(Raw data begins)

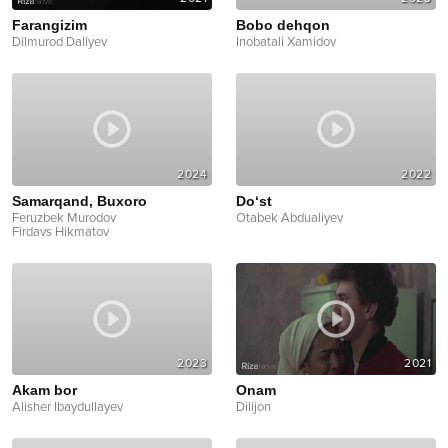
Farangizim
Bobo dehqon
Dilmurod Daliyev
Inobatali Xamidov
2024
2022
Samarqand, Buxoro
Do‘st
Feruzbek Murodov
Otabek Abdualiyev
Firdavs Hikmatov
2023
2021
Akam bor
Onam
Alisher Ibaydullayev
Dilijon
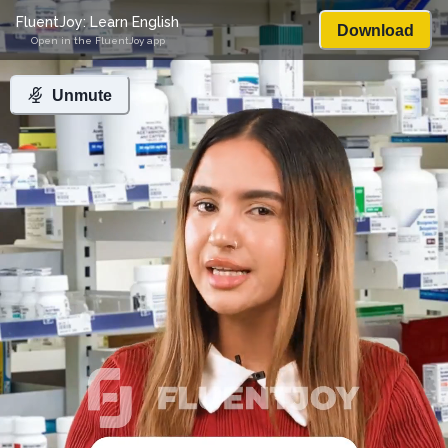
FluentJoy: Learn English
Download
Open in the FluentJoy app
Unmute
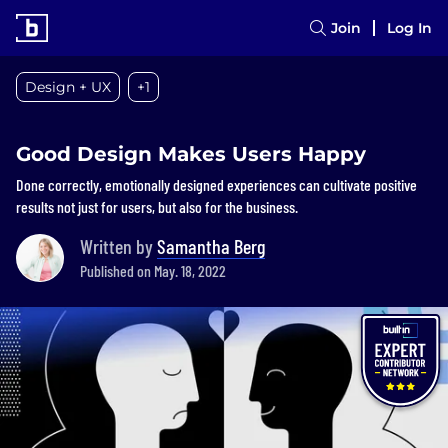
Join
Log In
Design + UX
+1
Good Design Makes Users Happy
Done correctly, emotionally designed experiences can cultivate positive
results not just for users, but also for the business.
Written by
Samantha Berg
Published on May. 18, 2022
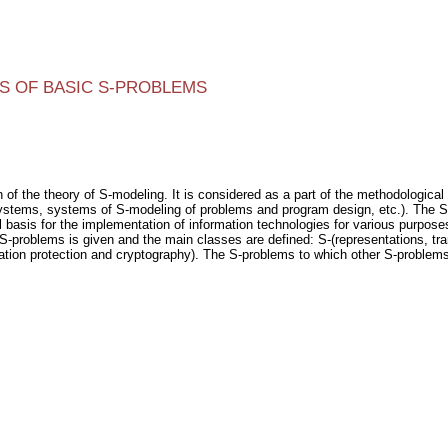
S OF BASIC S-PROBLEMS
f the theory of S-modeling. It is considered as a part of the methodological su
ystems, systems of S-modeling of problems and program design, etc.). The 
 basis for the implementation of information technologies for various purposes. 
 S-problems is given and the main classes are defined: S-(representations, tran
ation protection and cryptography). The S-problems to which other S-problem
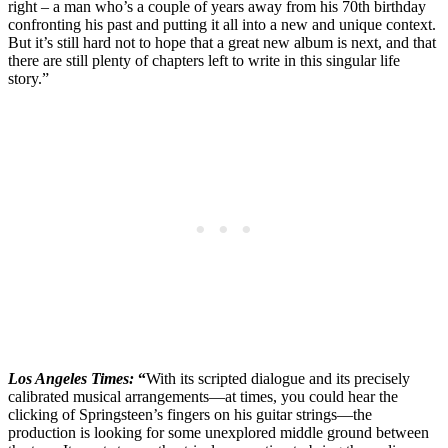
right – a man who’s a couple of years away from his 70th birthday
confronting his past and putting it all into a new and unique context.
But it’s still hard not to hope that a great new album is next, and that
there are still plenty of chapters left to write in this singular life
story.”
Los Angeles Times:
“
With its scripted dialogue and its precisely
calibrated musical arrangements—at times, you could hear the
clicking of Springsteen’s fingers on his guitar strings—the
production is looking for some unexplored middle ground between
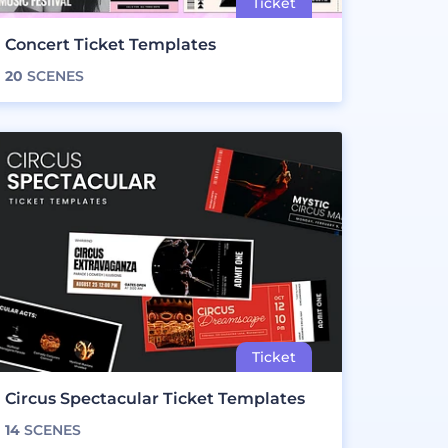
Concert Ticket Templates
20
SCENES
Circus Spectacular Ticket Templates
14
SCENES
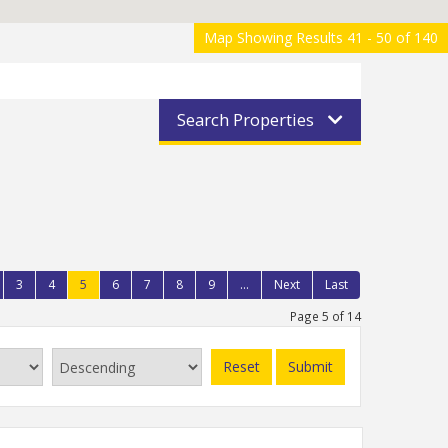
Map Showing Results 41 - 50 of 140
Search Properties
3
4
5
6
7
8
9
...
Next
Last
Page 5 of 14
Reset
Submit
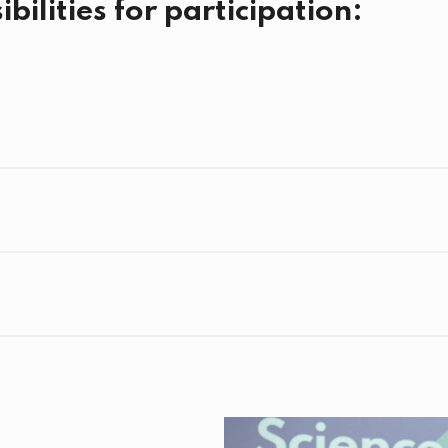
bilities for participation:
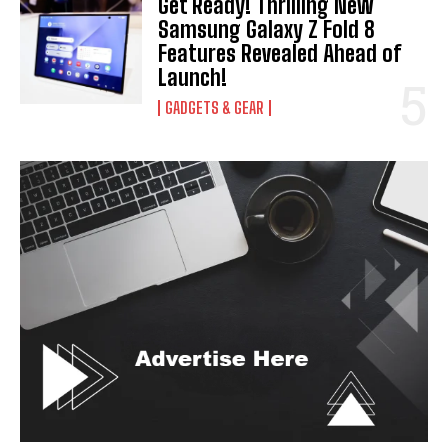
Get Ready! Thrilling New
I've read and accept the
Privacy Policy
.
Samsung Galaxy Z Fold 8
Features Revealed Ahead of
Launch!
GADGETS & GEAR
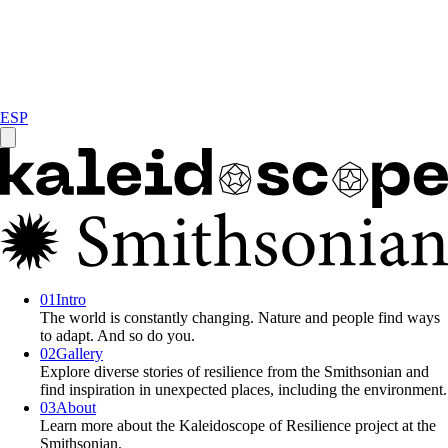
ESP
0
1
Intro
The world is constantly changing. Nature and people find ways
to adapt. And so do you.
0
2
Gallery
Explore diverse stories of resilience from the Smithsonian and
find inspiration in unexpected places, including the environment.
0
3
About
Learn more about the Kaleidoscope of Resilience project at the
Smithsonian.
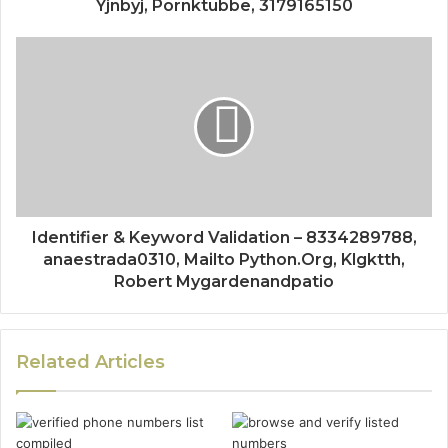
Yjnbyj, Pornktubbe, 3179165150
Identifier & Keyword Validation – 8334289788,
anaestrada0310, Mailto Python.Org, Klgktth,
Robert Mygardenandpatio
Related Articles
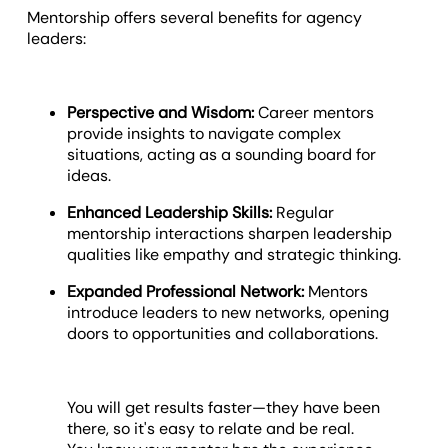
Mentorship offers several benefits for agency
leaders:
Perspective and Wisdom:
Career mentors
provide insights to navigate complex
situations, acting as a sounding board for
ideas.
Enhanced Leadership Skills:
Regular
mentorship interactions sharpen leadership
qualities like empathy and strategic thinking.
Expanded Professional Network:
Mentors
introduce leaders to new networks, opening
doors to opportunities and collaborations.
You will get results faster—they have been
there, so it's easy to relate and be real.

(Raw data ends)
(Raw data begins)

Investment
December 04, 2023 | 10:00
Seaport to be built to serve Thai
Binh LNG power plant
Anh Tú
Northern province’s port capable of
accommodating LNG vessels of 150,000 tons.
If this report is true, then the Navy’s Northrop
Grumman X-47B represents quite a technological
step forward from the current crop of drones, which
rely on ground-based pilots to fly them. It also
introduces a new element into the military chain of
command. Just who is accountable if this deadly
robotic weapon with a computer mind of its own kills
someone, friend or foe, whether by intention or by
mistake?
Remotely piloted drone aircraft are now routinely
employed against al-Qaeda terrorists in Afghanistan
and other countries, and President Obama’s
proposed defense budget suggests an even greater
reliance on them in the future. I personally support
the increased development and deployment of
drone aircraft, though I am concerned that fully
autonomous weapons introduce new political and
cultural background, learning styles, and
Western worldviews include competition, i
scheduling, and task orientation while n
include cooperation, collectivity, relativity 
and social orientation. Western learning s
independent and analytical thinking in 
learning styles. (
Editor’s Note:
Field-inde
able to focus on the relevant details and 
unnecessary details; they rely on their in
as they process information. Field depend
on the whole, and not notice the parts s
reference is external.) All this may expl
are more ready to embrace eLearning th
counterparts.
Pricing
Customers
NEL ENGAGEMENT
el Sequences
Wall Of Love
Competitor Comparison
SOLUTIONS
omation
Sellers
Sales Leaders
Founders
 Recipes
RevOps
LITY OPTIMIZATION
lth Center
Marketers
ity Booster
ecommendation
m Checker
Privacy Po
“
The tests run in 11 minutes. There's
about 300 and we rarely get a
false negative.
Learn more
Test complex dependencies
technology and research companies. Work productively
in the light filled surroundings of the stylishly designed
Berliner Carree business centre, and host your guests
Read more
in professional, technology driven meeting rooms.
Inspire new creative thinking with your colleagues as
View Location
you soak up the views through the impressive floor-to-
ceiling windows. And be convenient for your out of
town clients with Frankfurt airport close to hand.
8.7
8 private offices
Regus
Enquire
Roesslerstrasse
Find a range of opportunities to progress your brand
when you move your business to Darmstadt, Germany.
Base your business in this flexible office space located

(Raw data ends)

(Task statement) Repeat, character for character, the lines of the data that begin with the line containing "S OF BASIC S-PROBLEMS" and end with the line containing "ation protection and", both of those lines included.

(Reply to the exercise)
S OF BASIC S-PROBLEMS
f the theory of S-modeling. It is considered as a part of the methodological su
ystems, systems of S-modeling of problems and program design, etc.). The 
 basis for the implementation of information technologies for various purposes. 
 S-problems is given and the main classes are defined: S-(representations, tran
ation protection and cryptography). The S-problems to which other S-problem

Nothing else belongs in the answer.